待解问题:
**1)** 按原顺序列出 Hadoop 文件数据结构一文中写 SequenceFile 的全部步骤。
**2)** 写出 Hadoop 文件数据结构一文末行之后的后续内容。

文本节选:
++++

Hadoop基于文件的数据结构及实例

199次阅读

共计 5486 个字符，预计需要花费 14 分钟才能阅读完成。

基于文件的数据结构
两种文件格式：
1、SequenceFile
2、MapFile

SequenceFile
1、SequenceFile 文件是 Hadoop 用来存储二进制形式的 <key,value> 对而设计的一种平面文件 (Flat File)。

2、可以把 SequenceFile 当做一个容器，把所有文件打包到 SequenceFile 类中可以高效的对小文件进行存储和处理。

3、SequenceFile 文件并不按照其存储的 key 进行排序存储，SequenceFile 的内部类 Writer** 提供了 append 功能 **。

4、SequenceFile 中的 key 和 value 可以是任意类型 Writable 或者是自定义 Writable 类型。

SequenceFile 压缩
1、SequenceFile 的内部格式取决于是否启用压缩，如果是，要么是记录压缩，要么是块压缩。
2、三种类型：
A．无压缩类型：如果没有启用压缩（默认设置），那么每个记录就由它的记录长度（字节数）、键的长度，键和值组成。长度字段为四字节。

B．记录压缩类型：记录压缩格式与无压缩格式基本相同，不同的是值字节是用定义在头部的编码器来压缩。注意，键是不压缩的。

C．块压缩类型：块压缩一次压缩多个记录，因此它比记录压缩更紧凑，而且一般优先选择。当记录的字节数达到最小大小，才会添加到块。该最小值由 io.seqfile.compress.blocksize 中的属性定义。默认值是 1000000 字节。格式为记录数、键长度、键、值长度、值。

无压缩格式与记录压缩格式

Hadoop 基于文件的数据结构及实例

块压缩格式

Hadoop 基于文件的数据结构及实例

SequenceFile 文件格式的好处：
A．支持基于记录（Record）或块（Block）的数据压缩。
B．支持 splittable，能够作为 MapReduce 的输入分片。
C．修改简单：主要负责修改相应的业务逻辑，而不用考虑具体的存储格式。
SequenceFile 文件格式的坏处：
坏处是需要一个合并文件的过程，且合并后的文件将不方便查看。因为它是二进制文件。

读写 SequenceFile
写过程：
1）创建 Configuration
2）获取 FileSystem
3）创建文件输出路径 Path
4）调用 SequenceFile.createWriter 得到 SequenceFile.Writer 对象
5）调用 SequenceFile.Writer.append 追加写入文件
6）关闭流
读过程：
1）创建 Configuration
2）获取 FileSystem
3）创建文件输出路径 Path
4）new 一个 SequenceFile.Reader 进行读取
5）得到 keyClass 和 valueClass
6）关闭流

org.apache.hadoop.io
Class SequenceFile
There are three SequenceFile Writers based on the SequenceFile.CompressionType used to compress key/value pairs:
1、Writer : Uncompressed records.
2、RecordCompressWriter : Record-compressed files, only compress values.
3、BlockCompressWriter : Block-compressed files, both keys & values are collected in ‘blocks’ separately and compressed. The size of the ‘block’ is configurable1
无压缩方式、记录压缩、块压缩实例
package SequenceFile;

import java.io.IOException;
import java.net.URI;

import org.apache.hadoop.conf.Configuration;
import org.apache.hadoop.fs.FileSystem;
import org.apache.hadoop.fs.Path;
import org.apache.hadoop.io.IOUtils;
import org.apache.hadoop.io.IntWritable;
import org.apache.hadoop.io.SequenceFile;
import org.apache.hadoop.io.SequenceFile.CompressionType;
import org.apache.hadoop.io.Text;
import org.apache.hadoop.io.Writable;
import org.apache.hadoop.io.compress.BZip2Codec;
import org.apache.hadoop.util.ReflectionUtils;

public class Demo01 {

final static String uri= “hdfs://liguodong:8020/liguodong”;
final static String[] data = {
“apache,software”,”chinese,good”,”james,NBA”,”index,pass”

++++

所列数据行:
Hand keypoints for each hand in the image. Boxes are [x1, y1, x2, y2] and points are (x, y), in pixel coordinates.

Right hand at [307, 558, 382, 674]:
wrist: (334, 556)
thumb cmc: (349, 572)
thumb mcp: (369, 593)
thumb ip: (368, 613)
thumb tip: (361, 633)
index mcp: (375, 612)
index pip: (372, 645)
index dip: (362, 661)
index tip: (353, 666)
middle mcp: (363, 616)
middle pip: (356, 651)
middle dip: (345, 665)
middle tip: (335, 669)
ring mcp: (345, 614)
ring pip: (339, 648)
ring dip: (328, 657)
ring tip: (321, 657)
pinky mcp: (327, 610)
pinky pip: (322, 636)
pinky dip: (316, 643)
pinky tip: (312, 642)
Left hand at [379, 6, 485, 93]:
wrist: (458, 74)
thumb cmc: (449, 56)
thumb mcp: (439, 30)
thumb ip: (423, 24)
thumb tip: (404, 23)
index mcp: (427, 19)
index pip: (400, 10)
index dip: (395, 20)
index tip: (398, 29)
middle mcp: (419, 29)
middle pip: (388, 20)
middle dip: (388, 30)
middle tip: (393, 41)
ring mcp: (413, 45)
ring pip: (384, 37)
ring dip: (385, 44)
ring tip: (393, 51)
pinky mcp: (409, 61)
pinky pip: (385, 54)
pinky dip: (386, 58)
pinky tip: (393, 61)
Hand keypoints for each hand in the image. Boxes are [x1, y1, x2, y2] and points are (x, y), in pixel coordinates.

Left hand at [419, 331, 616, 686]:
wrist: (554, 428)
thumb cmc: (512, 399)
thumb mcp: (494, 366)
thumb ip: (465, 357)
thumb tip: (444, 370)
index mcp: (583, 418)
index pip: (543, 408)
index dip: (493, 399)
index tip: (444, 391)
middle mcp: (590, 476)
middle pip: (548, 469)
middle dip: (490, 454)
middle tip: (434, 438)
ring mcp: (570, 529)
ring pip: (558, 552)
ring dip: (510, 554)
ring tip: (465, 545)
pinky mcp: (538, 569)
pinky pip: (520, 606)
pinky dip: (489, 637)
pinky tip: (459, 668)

++++

练习答案:
**1)**
1）创建 Configuration
2）获取 FileSystem
3）创建文件输出路径 Path
4）调用 SequenceFile.createWriter 得到 SequenceFile.Writer 对象
5）调用 SequenceFile.Writer.append 追加写入文件
6）关闭流

**2)**
};

public static void main(String[] args) throws IOException {
//1
Configuration configuration = new Configuration();
//2
FileSystem fs = FileSystem.get(URI.create(uri),configuration);
//3
Path path = new Path(“/tmp.seq”);

write(fs,configuration,path);
read(fs,configuration,path);

}

public static void write(FileSystem fs,Configuration configuration,Path path) throws IOException{
//4
IntWritable key = new IntWritable();
Text value = new Text();
// 无压缩
/*@SuppressWarnings(“deprecation”)
SequenceFile.Writer writer = SequenceFile.createWriter
(fs,configuration,path,key.getClass(),value.getClass());*/
// 记录压缩
@SuppressWarnings(“deprecation”)
SequenceFile.Writer writer = SequenceFile.createWriter
(fs,configuration,path,key.getClass(),
value.getClass(),CompressionType.RECORD,new BZip2Codec());
// 块压缩
/*@SuppressWarnings(“deprecation”)
SequenceFile.Writer writer = SequenceFile.createWriter
(fs,configuration,path,key.getClass(),
value.getClass(),CompressionType.BLOCK,new BZip2Codec());*/

//5
for (int i = 0; i < 30; i++) {
key.set(100-i);
value.set(data[i%data.length]);
writer.append(key, value);
}
//6、关闭流
IOUtils.closeStream(writer);
}

public static void read(FileSystem fs,Configuration configuration,Path path) throws IOException {
//4
@SuppressWarnings(“deprecation”)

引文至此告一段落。